For the many people who have inquired about this Monarch engine, this is its story. The nameplate describes this engine as an 8 HP Monarch, manufactured by the Nelson Bros. Co. in Saginaw, Mich. for Wallace Corcoran & Co. in Portland, Ore.
The most significant difference in this engine from the 28 other engines I've owned is that the crankshaft cantilevers about 12 inches beyond the cylinder base, whereas they are typically mounted directly on top of the base. The flared shape of the water hopper and base also add to the interest of this engine. This 1,300-pound engine is throttle controlled, has 36-inch diameter flywheels and uses a Webster EK magneto for ignition.
In the early 1970s, my friends, Bud and Loretta Morrell of Elmira, Ore., with the help of Ernie Boyd of Elgin, Ore., discovered the engine with a tree growing between the flywheels on an isolated section of a ranch in eastern Oregon. The flywheels were buried in about a foot of dirt and were a little pitted. Remnants at the site indicated that it had powered a buzz saw.
The ranch owner was initially reluctant to sell, even though a companion engine had been stolen a few years earlier. However, Bud was determined, and after several visits, he was able to make the purchase.
Bud freed the engine from the ground, took it home and brought it back to life. The longest - and toughest - task was freeing the piston from the cylinder. This involved pounding, pressing and, finally, heating the cylinder from the inside. The Monarch has a 5-3/8-by-10-1/4-inch bore and stroke. The restoration also included cleaning, removing rust, painting, mounting the engine on skids, fabricating a brass/copper fuel tank mounted outside the base, and fabricating a muffler from two early gasoline service station bells that rang as cars drove up to the pump.
Acquiring the Monarch
I was invited to bid on the engine five years ago when Bud, still the owner, was ready to sell. He held a private, sealed bid auction between just me and a mutual friend of ours, and I was fortunate enough to have the winning bid.
As a civil engineer, I've always understood that cast iron is not as strong in tension as it is in compression. On this engine, the top half of the cantilevered portion of the cylinder is always in tension. The tension increases each time the engine fires. Knowing this, I've been unwilling to install the 19-1/2-by-8-1/2-inch wide pulley that came with the engine.
I was unable to find a serial number, even after stripping all the paint off. With the help of my wife, Jane, we chose to repaint the engine royal blue, black and gold.
Bud previously used a piece of twisted metal to connect the throttle rod to the butterfly shaft. It was not a snug connection so I replaced it with a piece of 3/8-inch bar stock, 1-1/2 inches long. That enables the butterfly to respond more directly to changes in the governor's weight movement. With this modification, Bud realized that I had made the engine run about 30 RPM slower.

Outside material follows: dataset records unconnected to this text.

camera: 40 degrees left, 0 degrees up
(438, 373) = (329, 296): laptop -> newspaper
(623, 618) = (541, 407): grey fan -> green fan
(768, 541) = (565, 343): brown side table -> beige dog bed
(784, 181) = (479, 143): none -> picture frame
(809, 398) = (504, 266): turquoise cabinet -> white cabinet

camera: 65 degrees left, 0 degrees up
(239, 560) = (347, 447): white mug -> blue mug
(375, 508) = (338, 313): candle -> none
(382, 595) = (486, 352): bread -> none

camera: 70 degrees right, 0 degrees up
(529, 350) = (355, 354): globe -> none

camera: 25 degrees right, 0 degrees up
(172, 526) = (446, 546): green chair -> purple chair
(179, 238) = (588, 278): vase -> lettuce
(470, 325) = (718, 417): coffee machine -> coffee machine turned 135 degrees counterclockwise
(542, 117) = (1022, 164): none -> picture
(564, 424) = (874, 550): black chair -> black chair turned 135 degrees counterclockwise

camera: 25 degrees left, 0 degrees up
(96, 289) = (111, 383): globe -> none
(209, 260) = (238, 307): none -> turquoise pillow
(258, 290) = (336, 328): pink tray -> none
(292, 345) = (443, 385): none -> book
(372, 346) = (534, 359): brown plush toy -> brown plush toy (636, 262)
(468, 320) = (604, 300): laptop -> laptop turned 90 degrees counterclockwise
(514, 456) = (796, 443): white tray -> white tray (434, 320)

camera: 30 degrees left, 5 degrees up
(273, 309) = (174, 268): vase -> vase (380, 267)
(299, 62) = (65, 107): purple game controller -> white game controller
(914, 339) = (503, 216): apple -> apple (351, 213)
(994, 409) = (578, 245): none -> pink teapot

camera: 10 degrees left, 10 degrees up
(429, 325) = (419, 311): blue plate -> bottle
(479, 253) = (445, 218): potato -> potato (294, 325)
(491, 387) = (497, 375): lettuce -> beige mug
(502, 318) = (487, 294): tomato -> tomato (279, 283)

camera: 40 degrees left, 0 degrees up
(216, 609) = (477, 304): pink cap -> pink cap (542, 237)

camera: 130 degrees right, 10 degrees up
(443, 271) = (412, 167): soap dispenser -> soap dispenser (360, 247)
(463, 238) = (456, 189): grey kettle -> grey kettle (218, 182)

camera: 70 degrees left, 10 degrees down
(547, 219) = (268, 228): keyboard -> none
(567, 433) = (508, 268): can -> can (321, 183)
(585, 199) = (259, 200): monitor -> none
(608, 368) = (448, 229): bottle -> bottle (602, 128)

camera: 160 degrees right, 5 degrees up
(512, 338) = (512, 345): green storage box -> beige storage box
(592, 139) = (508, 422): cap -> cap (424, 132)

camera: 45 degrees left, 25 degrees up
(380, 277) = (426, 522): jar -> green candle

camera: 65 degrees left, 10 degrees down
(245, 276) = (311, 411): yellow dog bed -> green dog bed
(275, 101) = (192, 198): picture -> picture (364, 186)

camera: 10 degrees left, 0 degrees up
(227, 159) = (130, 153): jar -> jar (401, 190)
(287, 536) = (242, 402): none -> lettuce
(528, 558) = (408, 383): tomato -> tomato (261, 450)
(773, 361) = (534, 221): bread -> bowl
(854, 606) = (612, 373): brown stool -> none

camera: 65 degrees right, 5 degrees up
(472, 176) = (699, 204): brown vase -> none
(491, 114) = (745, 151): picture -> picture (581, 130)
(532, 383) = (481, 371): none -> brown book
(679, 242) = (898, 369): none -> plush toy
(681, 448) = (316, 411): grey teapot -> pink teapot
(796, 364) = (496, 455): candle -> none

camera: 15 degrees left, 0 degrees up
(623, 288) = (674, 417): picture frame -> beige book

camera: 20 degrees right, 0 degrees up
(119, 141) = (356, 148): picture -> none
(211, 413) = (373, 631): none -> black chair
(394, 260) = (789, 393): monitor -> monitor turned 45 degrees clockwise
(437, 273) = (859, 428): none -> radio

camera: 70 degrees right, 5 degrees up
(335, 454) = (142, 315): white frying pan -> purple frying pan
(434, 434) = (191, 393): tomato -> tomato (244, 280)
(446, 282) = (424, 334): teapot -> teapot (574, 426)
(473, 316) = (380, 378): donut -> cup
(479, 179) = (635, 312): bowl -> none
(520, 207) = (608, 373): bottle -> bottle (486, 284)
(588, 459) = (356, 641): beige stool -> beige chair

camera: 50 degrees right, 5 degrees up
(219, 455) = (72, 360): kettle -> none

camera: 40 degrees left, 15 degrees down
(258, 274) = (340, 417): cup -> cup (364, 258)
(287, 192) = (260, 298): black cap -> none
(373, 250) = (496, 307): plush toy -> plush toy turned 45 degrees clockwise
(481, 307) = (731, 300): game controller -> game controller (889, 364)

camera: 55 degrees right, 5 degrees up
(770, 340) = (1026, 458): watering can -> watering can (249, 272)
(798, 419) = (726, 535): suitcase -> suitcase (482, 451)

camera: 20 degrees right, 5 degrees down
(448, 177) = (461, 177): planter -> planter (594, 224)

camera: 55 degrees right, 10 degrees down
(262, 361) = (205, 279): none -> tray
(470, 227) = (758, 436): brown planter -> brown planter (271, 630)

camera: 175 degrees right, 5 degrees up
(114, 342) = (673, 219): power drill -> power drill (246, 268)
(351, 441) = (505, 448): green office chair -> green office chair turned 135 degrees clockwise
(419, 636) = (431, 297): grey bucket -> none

The engine is easy to start. Standing on the left side of the engine, compression is released by depressing the intake valve with my left hand while pushing the flywheel with my right hand. Fuel enters the cylinder after a few revolutions, and when I hear the spark ignite the fuel, I let go of the intake valve as the flywheels gain momentum. Then, while not getting in a hurry, I walk to the rear of the engine and pull the flywheels as the crankshaft nears top dead center. In almost every case, the engine continues to run. This engine, without a doubt, is the prize of my collection. The shape and the name, Monarch, have a regal feel to them.
We exhibit the engine annually at the Great Oregon Steam-Up at Antique Powerland in Brooks, Ore., on the last weekend of July and the first weekend of August (two weekends). The engine is started in the morning and runs all day during the show. For me, the rhythmic beat of the engine is intoxicating, peaceful and very satisfying.
Several life-long engine enthusiasts have told me they've never seen an engine like this (with the crankshaft cantilevered beyond the base). I have seen manuals that include information on Monarch engines up to 7 HP, but not 8 HP. I would appreciate learning more about others' knowledge of and experiences with 8 HP Monarchs. I'm especially interested in knowing what years they were made. I feel fortunate to be the owner of this engine, and, more importantly, I feel blessed to have Bud and Loretta Morrell as friends.